Con gli occhi degli ultimi: Cile e disabilità

La bellezza disarmante dell’accoglienza e dell’integrazione raccontata attraverso lo sguardo di Kimberly, una ragazza che da anni vive in una Casa famiglia della Comunità Papa Giovanni a Santiago

Scritto da Marco Reyneri, Casco Bianco in Servizio Civile con la Comunità Papa Giovanni XXIII a Santiago del Cile

Ciao a tutti, mi presento: mi chiamo Kimberly, ho 26 anni e vivo a Santiago del Cile. In realtà non sto scrivendo io perché purtroppo a leggere e a scrivere non ho mai imparato. A dire il vero non sono capace neanche a parlare, a mangiare da sola e a fare molte altre cose. Molti dicono che non capisco neanche quando mi parlano, ma non è colpa mia se nessuno ha mai imparato a parlarmi nella mia lingua, fatta di urletti e onomatopee. Comunque non è che tutte queste cose non le ho mai imparate perché non le ho mai volute “studiare”, ma perché a quanto pare ho una brutta sindrome che davvero non mi aiuta! Non ho mai capito di cosa si tratti ma forse neanche quegli intelligentoni degli scienziati lo sanno bene…

Ve l’ho già detto della mia passione per la boxe? Mi diverto tantissimo a tirare diritti e fendenti ai componenti della mia piccola famiglia e ai volontari che passano il loro tempo con me! Ogni tanto si arrabbiano un pochino, ma io non lo faccio con cattiveria. In realtà io vorrei riempirli di carezze, ma la mia prima mamma non mi ha insegnato come dare una carezza quando ero piccolina.

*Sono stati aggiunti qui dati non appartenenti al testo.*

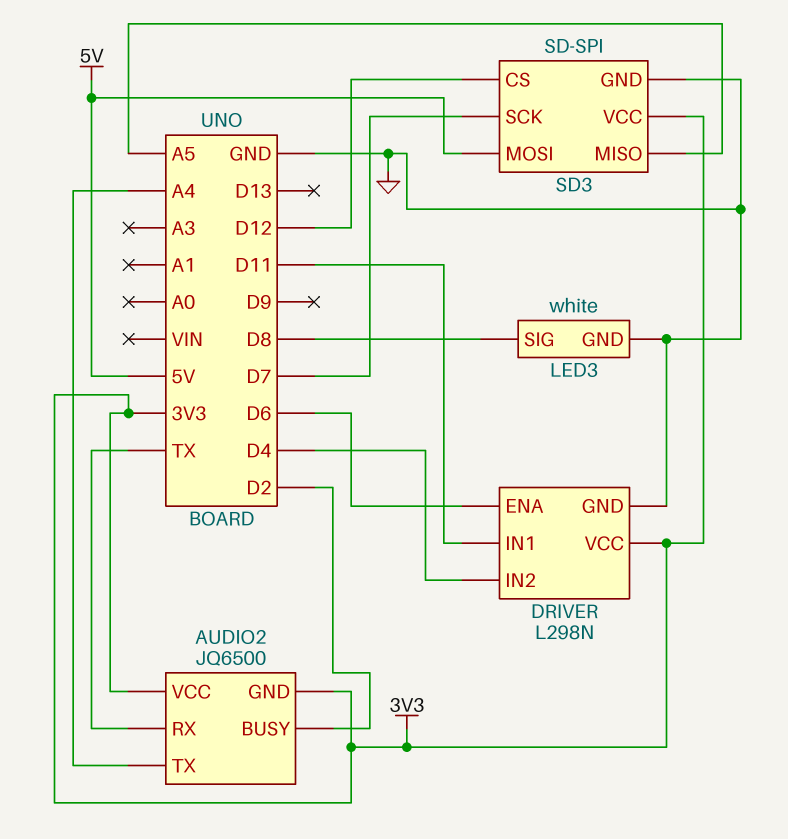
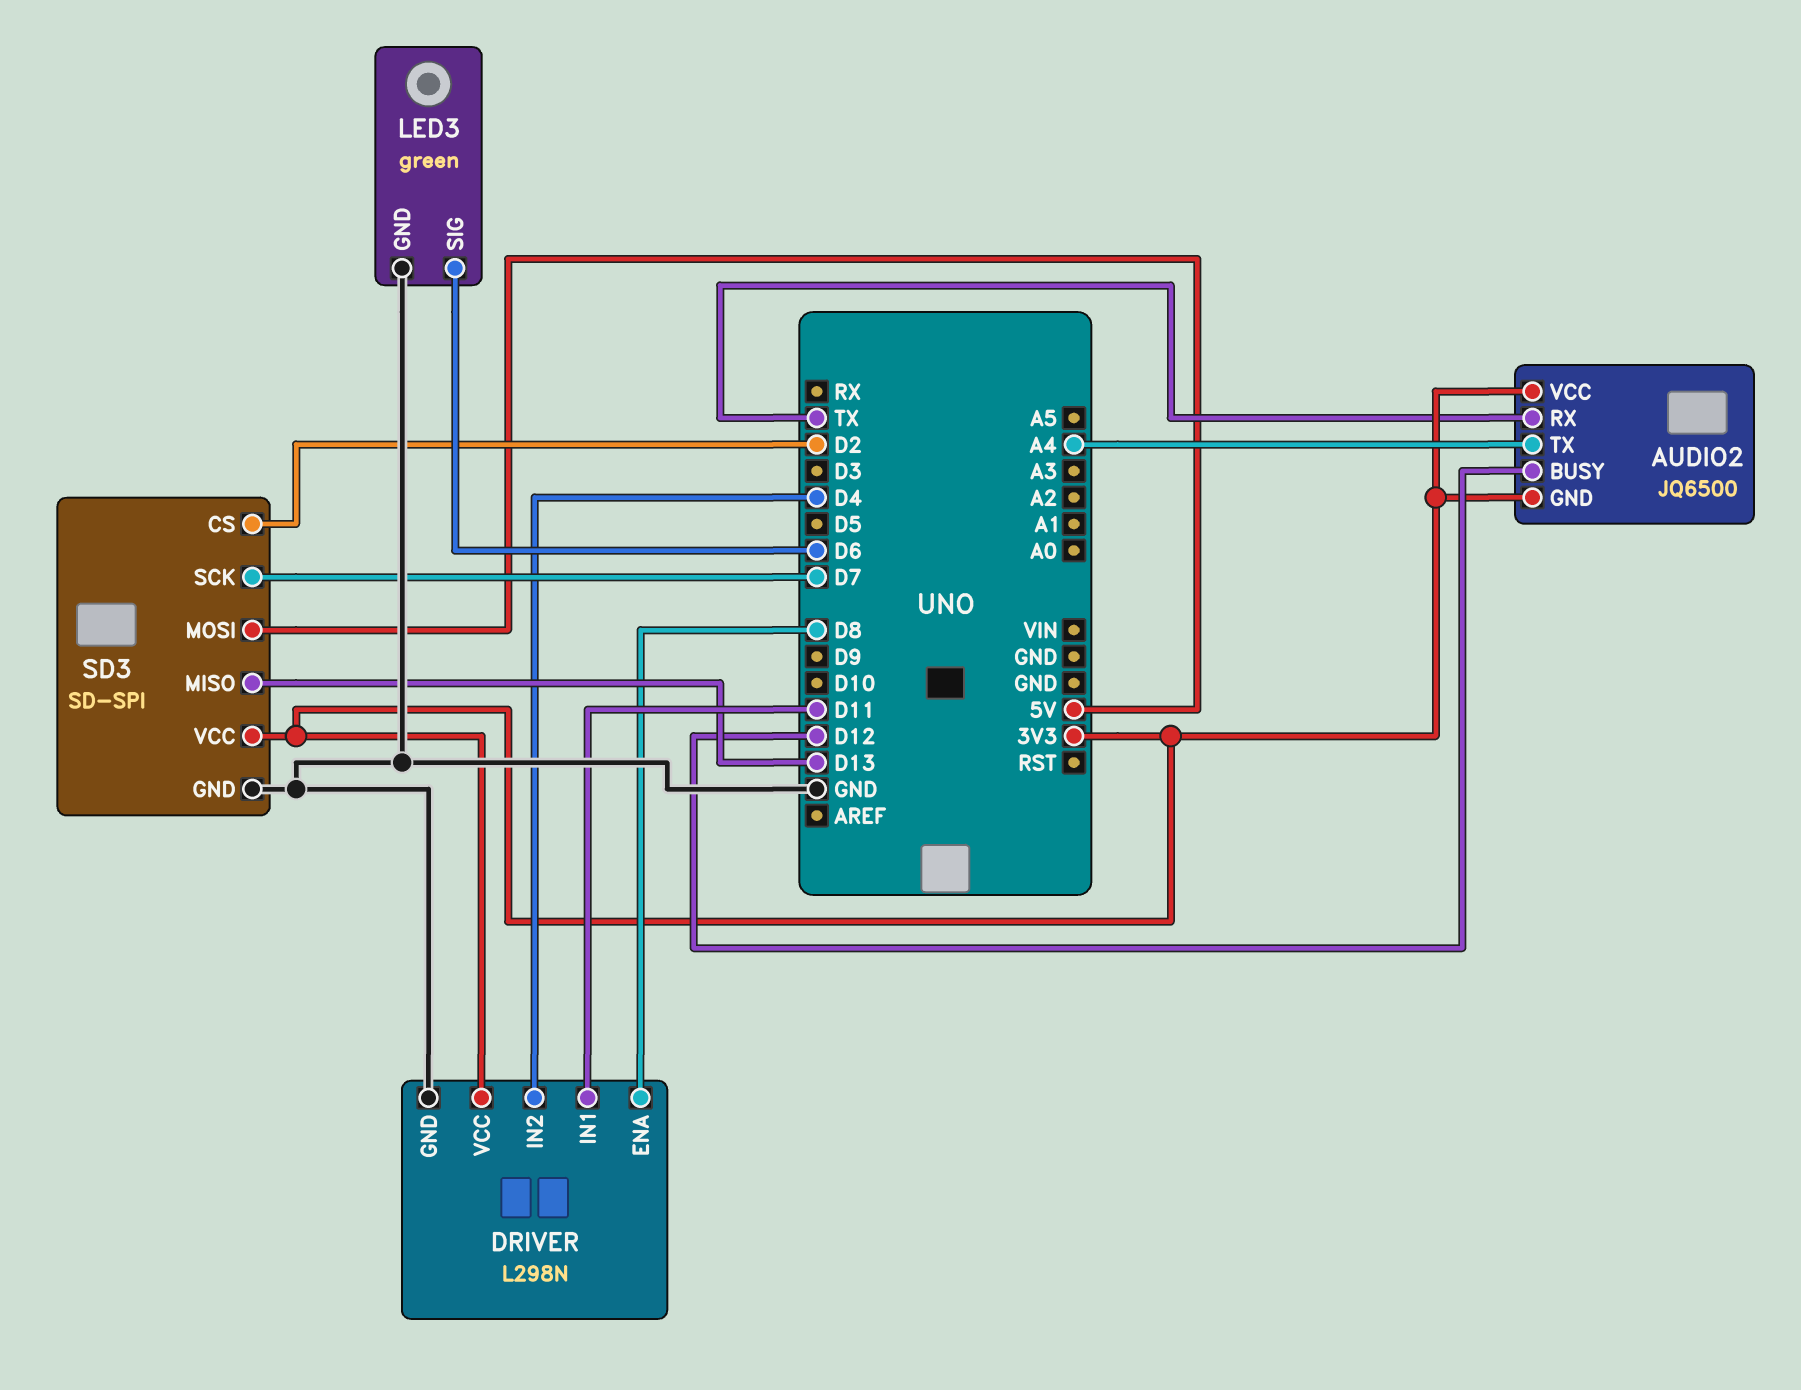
AUDIO2 pin BUSY: D2 -> D12
DRIVER pin ENA: D6 -> D8
LED3: white -> green
LED3 pin SIG: D8 -> D6
SD3 pin CS: D12 -> D2
SD3 pin MISO: A5 -> D13

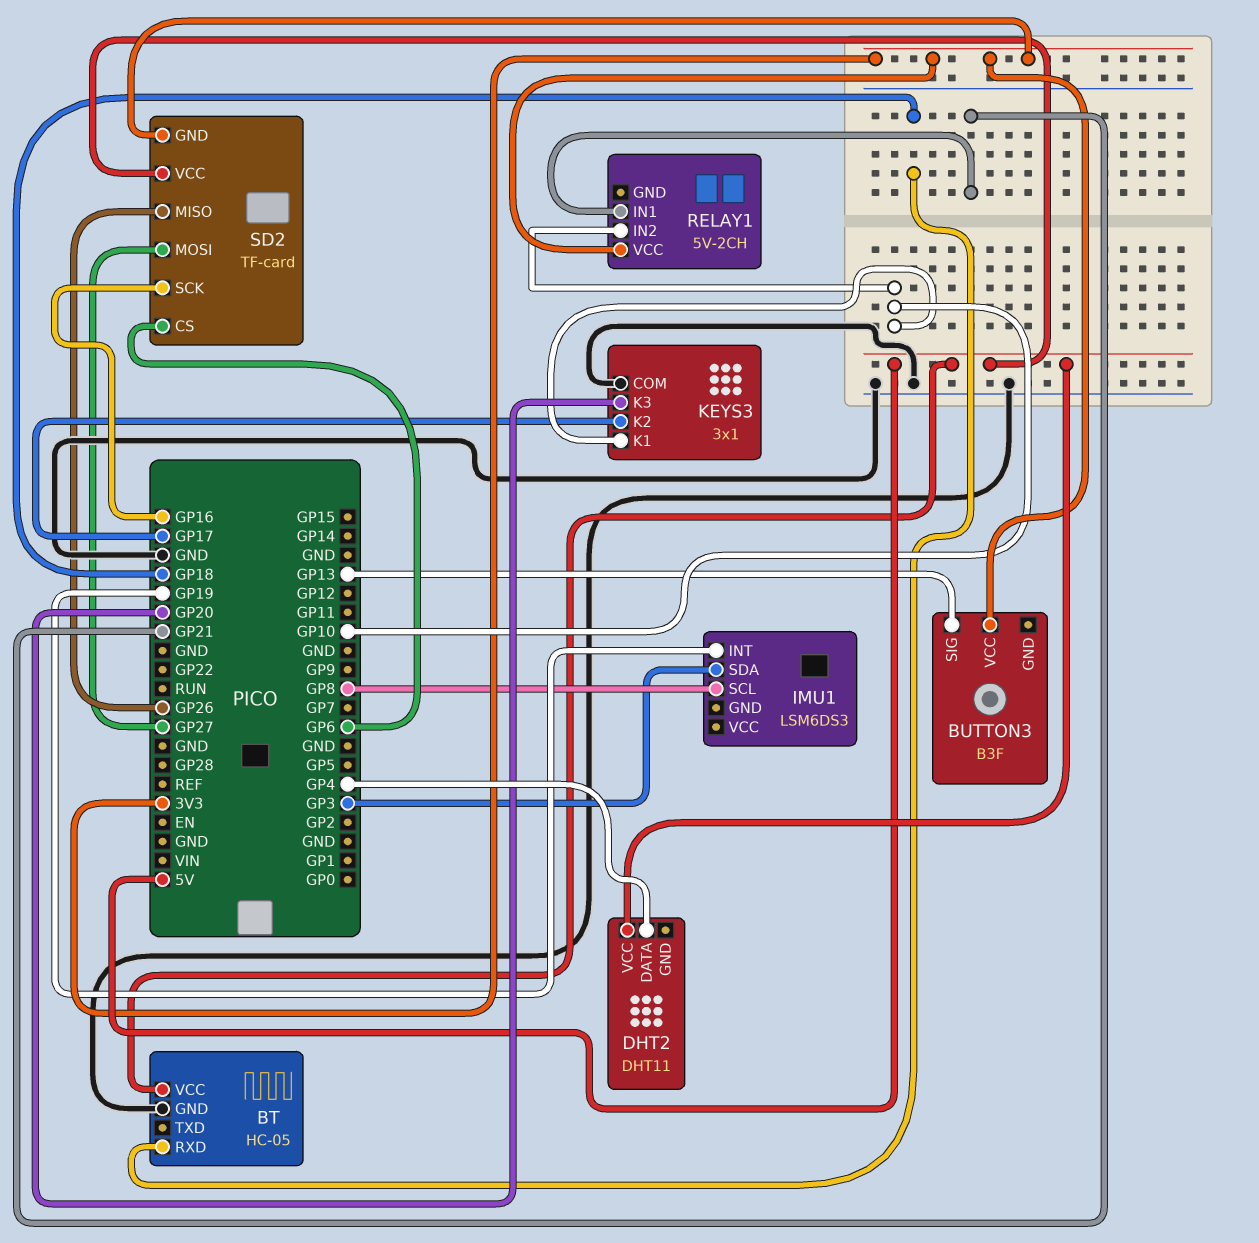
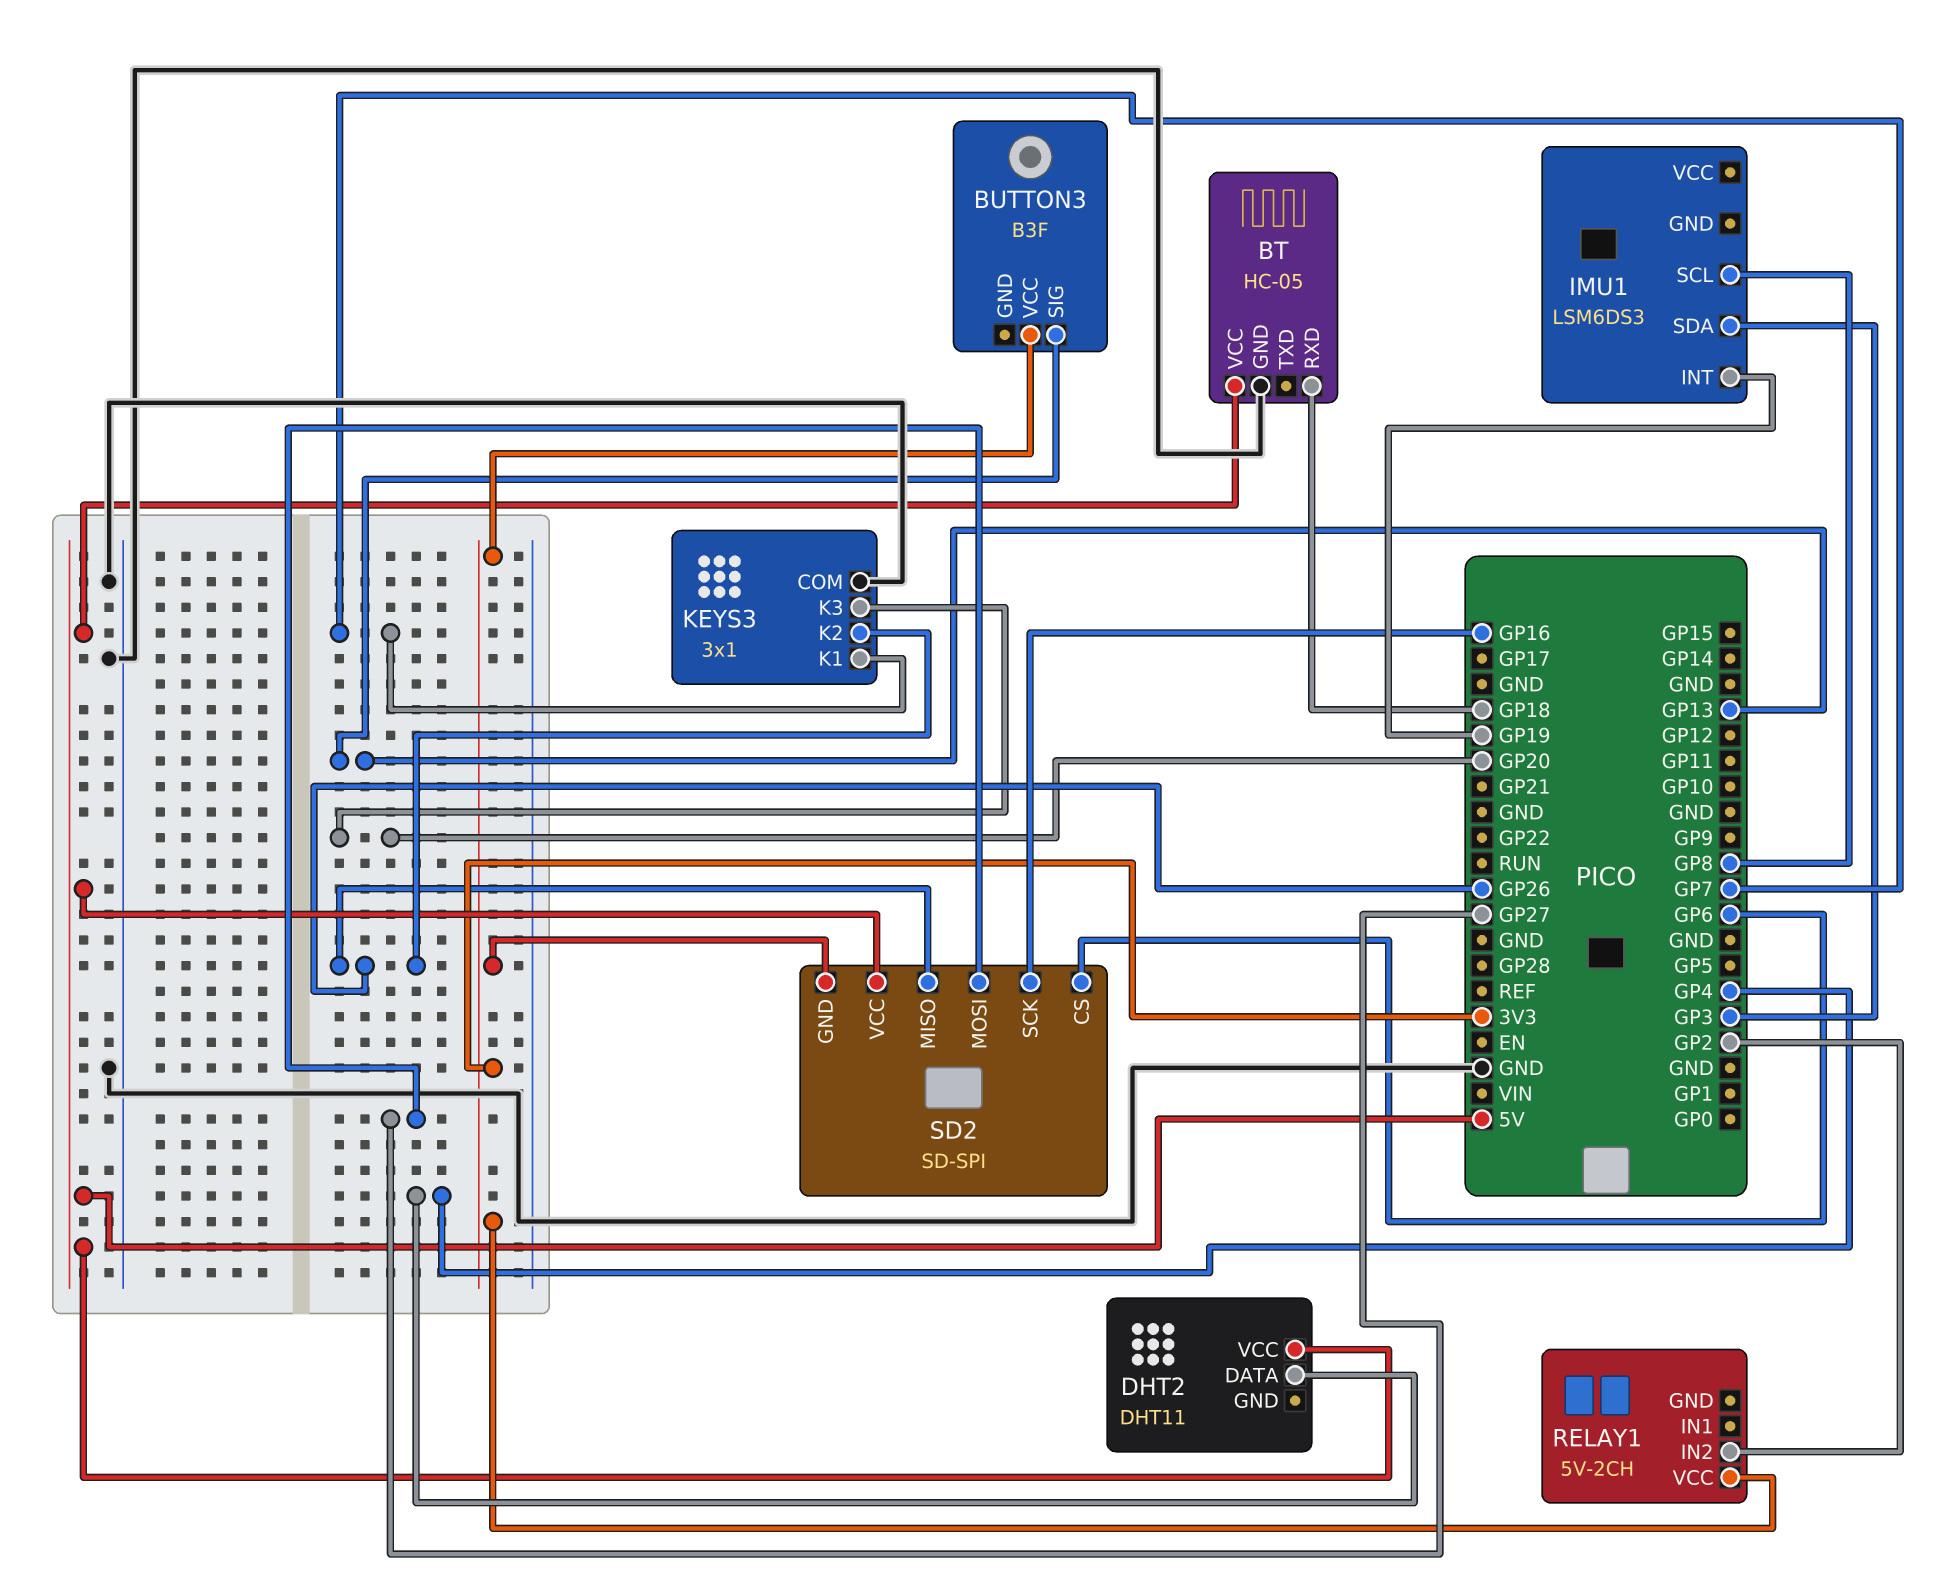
KEYS3 pin K1: GP10 -> GP7
KEYS3 pin K2: GP17 -> GP26
RELAY1 pin IN1: GP21 -> none
RELAY1 pin IN2: GP10 -> GP2
SD2: TF-card -> SD-SPI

Credo che lei avesse un po’ paura di me e non mi ha mai fatto uscire molto dalla mia cameretta. Un giorno sono venuti dei signori a casa dicendo che sarei dovuta andare a vivere con un’altra famiglia, con una nuova mamma. Non ho mai capito bene perché, ma la mia prima mamma non l’ho mai più vista. Con la mia nuova mamma invece mi trovo molto bene: vivo con lei ormai da molti anni e mi conosce come le sue tasche. Pensate che ho messo su una bella pancetta, quando invece prima ero molto magra e avevo sempre molta fame! Lei invece sa cosa mi piace mangiare e mi porta a fare compere al supermercato o a fare il bagno in piscina. Diciamo che lei capisce un po’ di più le mie necessità, e anche se spesso fa molta fatica, mette i miei bisogni sempre prima di qualsiasi altra cosa. Forse alla mia prima mamma nessuno ha mai insegnato come fare tutte queste cose, ma ad ogni modo non mi sono mai sentita così compresa e ben voluta come ora! Anche io ho imparato a volerle bene come una figlia, anche se non sempre gli altri riescono a capire i miei gesti di affetto!

Purtroppo qua in Cile le persone come me, che tutti chiamano “descapacitados”, non sono considerate come tutte le altre: ci portano in scuole speciali, ci trattano diversamente, spesso ci tengono chiusi in casa. Forse un po’ si vergognano di noi o forse semplicemente non sanno come comportarsi, non sono in grado di capirci e nessuno mai li ha aiutati. I primi che ci sono venuti incontro sono i fratelli della Comunità Papa Giovanni XXIII, della quale la mia nuova mamma fa parte. Sono un grande gruppo di persone di tutto il mondo che spesso si chiamano fratelli e che hanno un motto: “vivere con gli ultimi”. Credo che sia per questo che le loro case siano sempre un viavai infinito di bambini, ragazzi, anziani e disabili, per i quali c’è sempre una camera disponibile, se non di più: un posto in famiglia… Loro ci accolgono nelle loro famiglie e ci dedicano molto del loro tempo, e io mi sento molto fortunata: tante altre persone come me non hanno avuto la mia stessa fortuna di incontrare qualcuno che li capisse. Credo che qui in Cile ci sia ancora molto lavoro da fare: bisogna che tutti imparino che io ho lo stesso valore di una qualunque altra persona e che non mi trattino più come un “essere umano di classe B”. È una cosa molto difficile, ma la Papa Giovanni ci mette tutto il suo buon impegno perché questo avvenga!